**Work to be completed**
Please output the items from the first line through the line containing "11: (361, 188)", both included, as a JSON list of strings with one string per line and no blank lines. Leave the pictures out of the answer.

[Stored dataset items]
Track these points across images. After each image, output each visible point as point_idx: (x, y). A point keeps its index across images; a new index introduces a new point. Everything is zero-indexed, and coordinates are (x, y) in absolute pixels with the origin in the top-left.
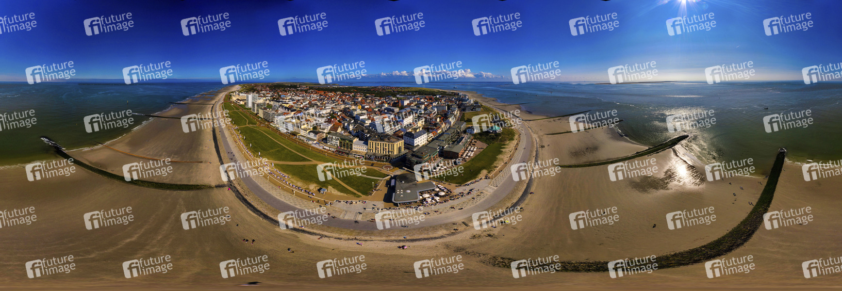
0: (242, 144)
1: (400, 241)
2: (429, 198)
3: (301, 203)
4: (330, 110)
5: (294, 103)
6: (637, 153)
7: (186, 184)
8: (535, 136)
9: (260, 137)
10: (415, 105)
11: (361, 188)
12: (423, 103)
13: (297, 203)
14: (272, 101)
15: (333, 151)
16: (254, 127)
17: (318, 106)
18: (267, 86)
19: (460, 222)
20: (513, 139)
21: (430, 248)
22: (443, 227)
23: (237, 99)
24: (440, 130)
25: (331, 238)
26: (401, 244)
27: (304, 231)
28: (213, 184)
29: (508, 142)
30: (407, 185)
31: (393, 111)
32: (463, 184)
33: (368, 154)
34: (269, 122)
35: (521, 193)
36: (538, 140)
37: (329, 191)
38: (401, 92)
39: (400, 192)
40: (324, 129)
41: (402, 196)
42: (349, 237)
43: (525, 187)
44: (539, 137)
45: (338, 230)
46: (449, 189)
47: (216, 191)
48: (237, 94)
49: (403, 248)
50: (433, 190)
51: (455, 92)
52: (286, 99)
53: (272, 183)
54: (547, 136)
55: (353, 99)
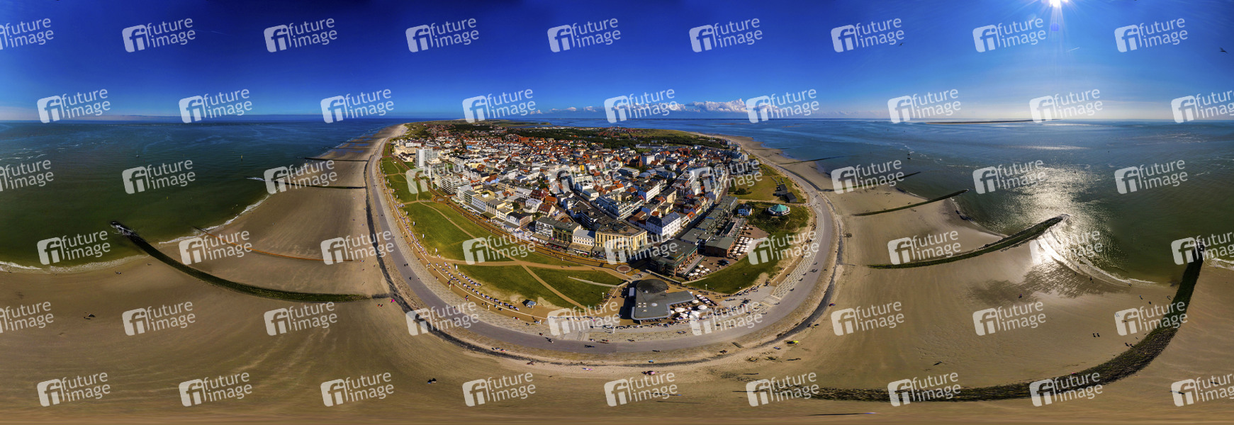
0: (409, 233)
1: (644, 365)
2: (684, 312)
3: (499, 321)
4: (539, 173)
5: (485, 161)
6: (987, 246)
7: (329, 293)
8: (837, 218)
9: (436, 221)
10: (663, 164)
11: (586, 299)
12: (674, 161)
13: (493, 320)
14: (454, 156)
15: (544, 244)
16: (427, 203)
17: (521, 167)
18: (446, 127)
19: (730, 343)
20: (804, 225)
21: (686, 373)
22: (706, 348)
23: (402, 153)
24: (700, 210)
25: (545, 363)
26: (647, 369)
27: (505, 355)
28: (369, 294)
29: (799, 229)
30: (652, 296)
31: (631, 175)
32: (733, 293)
33: (595, 249)
34: (449, 194)
35: (816, 305)
36: (842, 224)
37: (539, 304)
38: (642, 139)
39: (642, 305)
40: (529, 208)
41: (645, 311)
42: (572, 361)
43: (822, 297)
44: (843, 219)
45: (556, 354)
46: (712, 300)
47: (374, 303)
48: (402, 143)
49: (650, 374)
50: (691, 302)
51: (721, 138)
52: (474, 153)
53: (456, 293)
54: (855, 217)
55: (572, 152)
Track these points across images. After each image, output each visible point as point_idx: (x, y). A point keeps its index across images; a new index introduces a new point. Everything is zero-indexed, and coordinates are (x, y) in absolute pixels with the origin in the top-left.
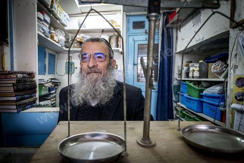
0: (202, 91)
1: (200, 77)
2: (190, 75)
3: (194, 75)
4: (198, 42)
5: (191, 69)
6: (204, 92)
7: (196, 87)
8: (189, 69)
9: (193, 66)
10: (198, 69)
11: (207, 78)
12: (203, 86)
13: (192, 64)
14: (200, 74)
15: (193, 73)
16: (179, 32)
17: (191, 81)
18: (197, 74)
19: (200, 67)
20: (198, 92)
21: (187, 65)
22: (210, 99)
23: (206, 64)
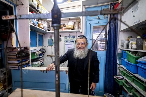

**Your solution**
[
  "Track these points across images. After each image, output each visible point as point_idx: (x, y). A point keeps its index across images; a new index introduces a new point. Everything is zero-indexed, and coordinates are (x, y) in absolute pixels with the origin in the top-left.",
  "0: (242, 144)",
  "1: (400, 241)",
  "2: (429, 198)",
  "3: (301, 203)",
  "4: (330, 110)",
  "5: (294, 103)",
  "6: (637, 153)",
  "7: (186, 184)",
  "8: (535, 136)",
  "9: (260, 137)",
  "10: (415, 105)",
  "11: (361, 188)"
]